Grass’ın yaşam öyküsü kabaca şöyle özetlenebilir: 16 yaşında askere alındı, savaşta yaralanarak tutsak düştü nisanda yaralanıncaya kadar tank topçusu olarak savaşmıştır. Marienbad’da yakalanarak bir Amerikan savaş esirleri kampına gönderildi. Danzig’de Sovyet Ordusu tarafından esir edilince Batı Almanya’ya sığındı. Düsseldorf ve Berlin Güzel Sanatlar Akademilerinin heykel bölümlerinde okudu. Geçimini sağlamak için karaborsacılık yaptı, mezar taşı imalathanesinde çalıştı, bir ara da caz davulcusuydu. 1956’da Paris’e gitti ve orada yazdığı Teneke Trampet ile üne kavuştu. Grass Batı Berlin’de Almanya Sosyal Demokrat Partisi (SDP) çevresinde faaliyet göstermiş, pek çok önemli sorunda kamuoyu önünde açık tavır almıştır. 1999 yılında Nobel Edebiyat Ödülü aldı.
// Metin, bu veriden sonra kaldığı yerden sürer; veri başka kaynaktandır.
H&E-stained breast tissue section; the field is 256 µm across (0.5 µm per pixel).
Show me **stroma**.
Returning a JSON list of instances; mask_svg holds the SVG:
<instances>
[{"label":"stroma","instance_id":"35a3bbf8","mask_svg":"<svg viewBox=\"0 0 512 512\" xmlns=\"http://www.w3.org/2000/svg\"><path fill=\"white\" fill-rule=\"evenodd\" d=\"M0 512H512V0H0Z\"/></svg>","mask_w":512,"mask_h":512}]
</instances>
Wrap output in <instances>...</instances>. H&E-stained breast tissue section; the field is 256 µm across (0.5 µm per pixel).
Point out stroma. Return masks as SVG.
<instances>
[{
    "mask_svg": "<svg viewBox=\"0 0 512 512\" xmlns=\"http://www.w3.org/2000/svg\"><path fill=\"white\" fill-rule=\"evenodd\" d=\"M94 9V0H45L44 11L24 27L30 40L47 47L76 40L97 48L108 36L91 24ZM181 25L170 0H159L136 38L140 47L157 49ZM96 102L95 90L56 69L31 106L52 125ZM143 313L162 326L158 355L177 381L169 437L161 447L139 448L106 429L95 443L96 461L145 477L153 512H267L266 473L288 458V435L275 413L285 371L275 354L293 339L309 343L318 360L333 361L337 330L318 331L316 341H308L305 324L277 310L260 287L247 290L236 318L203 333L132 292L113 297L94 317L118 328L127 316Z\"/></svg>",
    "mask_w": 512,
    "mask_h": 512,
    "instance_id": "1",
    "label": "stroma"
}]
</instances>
2006 yılında yayımlanan otobiyografisinde savaşta görev aldığı birliğin Waffen-SS olduğundan söz etmesi Almanya’da olduğu kadar yurt dışında da büyük tepkilere yol açtı. Yıllarca Almanya’nın Nazi geçmişiyle hesaplaşmasını savunan ünlü yazar, bir anda “ikiyüzlü” olmakla suçlanmaya başladı. Bir gazeteci (H.M. Broder Weltwoche, Zürih) onun durumunu şöyle alaya aldı:
“2006’nin sivil Alman toplumu, 80 yaşına basmak üzere olan büyükannenin genç kızlık döneminde genelevde çalıştığını öğrenen bir aile gibi tepki gösteriyor: Büyükanneyi evden kovamazsın, ama evde de görmek istemezsin.”
“Yaşıtım olan çok sayıda Alman genci de aynı yoldan geçti” diyen Grass’ın esir kampında birlikte olduğu 17 yaşındakilerden biri de Joseph Ratzinger ya da bildiğiniz adla Papa Benedict.
Günter Grass, barış konusunda da, edebiyatın barışa etkisi konusunda da kötümserdi: “Edebiyat neye yarar eğer geleceğimiz önceden bilinen bir felaket olursa, ne anlatılabilir eğer her gün çeşitli örneklerle bize insan gücünün tahribatının ayni zamanda kendi kendini yok ettiği bilindiği halde ayni şeylere devam ediliyorsa. Auschwitz’den sonra sürekliliğini koruyan en büyük toplu intihar, nükleer tehdittir”.
Yaşar Kemal için yazdığı yazıda küresel bir barış çağrısı yapmayı da borç bilmişti: “Şimdi, bu büyük yazara teşekkür borcumuzu ödeme sırası bizde: (…) Benim övgüsünü yaptığım türden bir edebiyat, eğer bir çeşit yol göstericilik yapabiliyorsa, o zaman bugün burada toplanmış olan bütün yazarlar, yayıncılar, kitapçılar; kısaca politik sorumluluğunun bilincinde olan tüm insanlar, Yaşar Kemal’ın seslenişine uymaya, onu daha da ileriye taşımaya ve onunla birlikte evrensel insan haklarının geçerli kılınması için, silahların iktidarının sona ermesi için, en ücra köylere kadar barışın egemen olması için mücadele vermeye çağrılıdırlar.”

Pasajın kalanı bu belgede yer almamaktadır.